While a number of investors cheered when interest rates rose in November for the first time in a decade, the prospect of a return to ‘normal’ interest rates still seems distant. Over the next two years, the market is anticipating UK interest rates to rise to just 2%, with the increase clearly highly dependent upon how Brexit progresses.
Therefore, while bad news for savers, the reality is that the next few years could be very similar to the last decade from an income investing perspective. Loose monetary policy could mean that real returns on cash are negative. As a result, here are two income stocks that could remain highly appealing over the medium term.
Justifying a higher interest rate
Although Mark Carney has been described as being akin to an ‘unreliable boyfriend’ in terms of the inability of the Monetary Policy Committee (MPC) to deliver clarity on the prospects of a rise in interest rates, the justification for tightening monetary policy does not seem to be strong.
Inflation has fallen back of late, and so there is a reduced requirement to attempt to cool the performance of the UK economy. And with Brexit negotiations still providing a significant amount of uncertainty, maintaining a looser monetary policy stance could be beneficial to the performance of the UK economy over the medium term.
Therefore, even though a 2% interest rate is expected by the market in 2020, it would not be a huge surprise for it to miss this estimate. Interest rate rises have been anticipated in the last few years, and at the moment, it seems plausible that a trend of delaying them could be ahead.

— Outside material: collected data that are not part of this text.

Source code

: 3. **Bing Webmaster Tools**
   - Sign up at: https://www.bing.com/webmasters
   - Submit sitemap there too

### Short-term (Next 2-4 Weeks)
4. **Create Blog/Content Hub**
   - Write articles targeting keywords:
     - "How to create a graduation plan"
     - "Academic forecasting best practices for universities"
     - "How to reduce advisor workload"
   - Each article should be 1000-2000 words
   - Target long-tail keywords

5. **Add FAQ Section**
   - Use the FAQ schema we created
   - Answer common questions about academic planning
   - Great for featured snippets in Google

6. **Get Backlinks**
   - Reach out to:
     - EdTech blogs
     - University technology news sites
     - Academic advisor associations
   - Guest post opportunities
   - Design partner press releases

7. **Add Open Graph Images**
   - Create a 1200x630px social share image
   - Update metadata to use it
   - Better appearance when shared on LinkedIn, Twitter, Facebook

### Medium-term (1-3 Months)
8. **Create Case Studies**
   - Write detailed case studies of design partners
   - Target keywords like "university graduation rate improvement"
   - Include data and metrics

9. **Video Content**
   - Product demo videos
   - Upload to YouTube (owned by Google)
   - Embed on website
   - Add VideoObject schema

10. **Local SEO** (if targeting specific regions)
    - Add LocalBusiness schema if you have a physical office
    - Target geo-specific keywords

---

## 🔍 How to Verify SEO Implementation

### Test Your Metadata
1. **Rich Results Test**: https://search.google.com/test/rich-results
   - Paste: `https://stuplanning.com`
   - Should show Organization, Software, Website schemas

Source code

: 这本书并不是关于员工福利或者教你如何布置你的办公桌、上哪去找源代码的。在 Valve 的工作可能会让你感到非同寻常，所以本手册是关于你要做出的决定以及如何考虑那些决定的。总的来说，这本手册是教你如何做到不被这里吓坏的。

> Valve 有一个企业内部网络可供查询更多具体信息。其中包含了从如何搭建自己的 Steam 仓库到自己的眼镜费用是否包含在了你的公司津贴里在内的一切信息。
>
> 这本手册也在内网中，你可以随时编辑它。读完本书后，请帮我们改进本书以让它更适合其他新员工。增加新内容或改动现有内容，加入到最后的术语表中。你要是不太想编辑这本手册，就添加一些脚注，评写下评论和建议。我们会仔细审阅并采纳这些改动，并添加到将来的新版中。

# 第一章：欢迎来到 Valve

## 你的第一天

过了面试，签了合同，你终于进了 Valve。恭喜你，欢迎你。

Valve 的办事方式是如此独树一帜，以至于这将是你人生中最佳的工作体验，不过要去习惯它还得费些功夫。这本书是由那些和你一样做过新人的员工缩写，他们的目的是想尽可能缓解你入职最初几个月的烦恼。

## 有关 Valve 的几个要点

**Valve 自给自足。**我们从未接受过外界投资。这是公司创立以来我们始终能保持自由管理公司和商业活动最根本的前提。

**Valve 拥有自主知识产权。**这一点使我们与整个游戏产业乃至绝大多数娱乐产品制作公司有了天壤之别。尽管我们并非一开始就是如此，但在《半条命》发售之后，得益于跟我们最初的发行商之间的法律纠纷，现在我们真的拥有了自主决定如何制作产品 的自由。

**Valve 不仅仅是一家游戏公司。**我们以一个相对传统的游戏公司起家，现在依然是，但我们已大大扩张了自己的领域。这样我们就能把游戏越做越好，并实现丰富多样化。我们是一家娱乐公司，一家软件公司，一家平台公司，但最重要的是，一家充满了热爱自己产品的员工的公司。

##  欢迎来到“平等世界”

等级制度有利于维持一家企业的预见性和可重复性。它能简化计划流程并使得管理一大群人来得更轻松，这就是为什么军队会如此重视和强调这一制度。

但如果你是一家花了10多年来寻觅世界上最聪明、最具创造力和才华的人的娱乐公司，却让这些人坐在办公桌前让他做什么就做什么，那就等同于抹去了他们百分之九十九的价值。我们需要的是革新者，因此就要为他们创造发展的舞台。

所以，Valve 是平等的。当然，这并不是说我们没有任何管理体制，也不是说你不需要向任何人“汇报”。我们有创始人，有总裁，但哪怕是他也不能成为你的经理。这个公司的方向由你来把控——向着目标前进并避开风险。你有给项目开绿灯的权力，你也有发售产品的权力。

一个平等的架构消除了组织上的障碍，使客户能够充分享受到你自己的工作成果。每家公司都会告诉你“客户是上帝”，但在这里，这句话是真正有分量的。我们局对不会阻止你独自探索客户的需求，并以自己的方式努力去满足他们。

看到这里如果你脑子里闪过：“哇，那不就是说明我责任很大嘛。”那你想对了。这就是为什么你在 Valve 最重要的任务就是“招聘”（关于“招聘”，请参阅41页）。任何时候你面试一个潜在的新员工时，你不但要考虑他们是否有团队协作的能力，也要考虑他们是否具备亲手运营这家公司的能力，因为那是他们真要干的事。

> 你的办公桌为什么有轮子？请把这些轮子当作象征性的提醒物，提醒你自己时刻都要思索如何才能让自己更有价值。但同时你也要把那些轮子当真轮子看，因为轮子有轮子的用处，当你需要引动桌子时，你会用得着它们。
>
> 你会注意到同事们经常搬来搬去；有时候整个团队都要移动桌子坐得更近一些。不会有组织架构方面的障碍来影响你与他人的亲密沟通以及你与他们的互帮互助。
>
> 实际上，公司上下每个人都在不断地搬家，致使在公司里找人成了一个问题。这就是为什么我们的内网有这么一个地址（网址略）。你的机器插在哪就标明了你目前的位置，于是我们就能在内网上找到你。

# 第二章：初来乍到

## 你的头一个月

One solution to the challenge of obtaining a real income return for many investors has been dividend stocks. Due to the potential for low interest rates in the next couple of years, companies such as easyJet (LON:EZJ) and Royal Mail (LON:RMG) could remain of significant interest to income investors.
Neither company is without risk, of course. easyJet faces the threat of rising fuel costs as well as a continued high level of competition in the industry. Meanwhile, Royal Mail’s UK performance continues to be mixed, with its Letters segment in particular experiencing sustained volume declines in recent periods.
However, the two stocks appear to offer relatively attractive income potential. easyJet is due to yield 3% this year, with this figure expected to rise to 3.8% next year due to a forecast rise in dividends per share of 25%. The company is enjoying a significant amount of success from a refreshed strategy that has seen passenger growth improve in recent quarters.
Royal Mail, meanwhile, is expected to yield 5% this year from a dividend that is due to be covered by 1.65x earnings. Its international growth prospects could help to offset the challenges faced in its UK division, while a continued focus on cost avoidance may also help to boost its dividend growth potential.
As a result, its income appeal alongside easyJet may remain high given the potential for interest rates to remain at a relatively low level.